- Cover of EP

Song by Dalida
- Released: July 1959
- Recorded: July 1959
- Genre: Chanson; easy listening;
- Length: 3:04
- Label: Barclay
- Composer(s): Fred Buscaglione
- Lyricist(s): Leo Chiosso; Jacques Larue;

= Love in Portofino =

"Love in Portofino" is a 1958 song by Italian writing duo Leo Chiosso and Fred Buscaglione, first sung by Buscaglione. It was picked up by the Italian-French singer Dalida the next year, who recorded it with additional French-language lyrics written by Jacques Larue. Her version achieved sales success in the European market, spawning dozens of covers. Embraced by musical intellectuals as a masterpiece of Dalida's early repertoire of the 1950s, it eventually became the symbolic song for the Italian coastal town Portofino, where it is set.

== Background ==
Leo Chiosso, an Italian lyricist, wrote down the song in 1958. It was mostly in Italian, with only the repeating verse "I found my love in Portofino" in English. The first one to record the song was its composer, Fred Buscaglione.

French lyricist Jacques Larue soon discovered the song and adapted it wholly in French, titled "À San Cristina", which was immediately recorded by a few French singers, with no success.
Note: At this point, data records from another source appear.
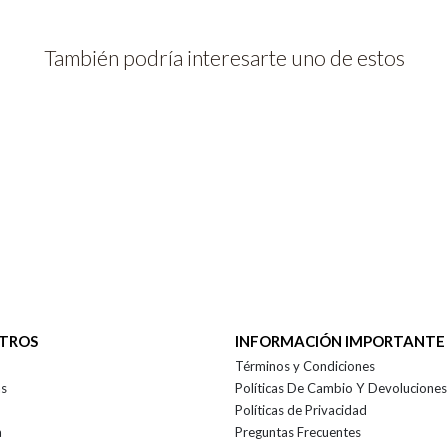
También podría interesarte uno de estos
OTROS
INFORMACIÓN IMPORTANTE
Términos y Condiciones
as
Políticas De Cambio Y Devoluciones
Políticas de Privacidad
a
Preguntas Frecuentes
It was then when Eddie Barclay noticed the song and got it for Dalida. In collaboration with Larue, the French part was rewritten and reduced to minimum, just as an addition to original Italian and English lyrics that were kept. "Love in Portofino" thus became a trilingual song, and under this version it became famous. It was recorded during Dalida's 1959 summer tour pause, under orchestra conduction of Raymond Lefèvre, and was published first on the EP (Barclay – 70 271). It was also featured as a title song of her end of year album.

== Charts ==

| Chart (1959) | Peak position |
|---|---|
| France | 15 |
| Wallonia | 20 |

==Sales==

Sales for Love in Portofino
| Region | Sales |
|---|---|
| Italy | 100,000 |

== Other recordings ==

Johnny Dorelli in 1959, Andrea Bocelli in 2013, and many more. Italian rapper Geolier sampled Dalida in the song Finchè non si muore, released on his third studio album Dio Lo Sa in June 2024.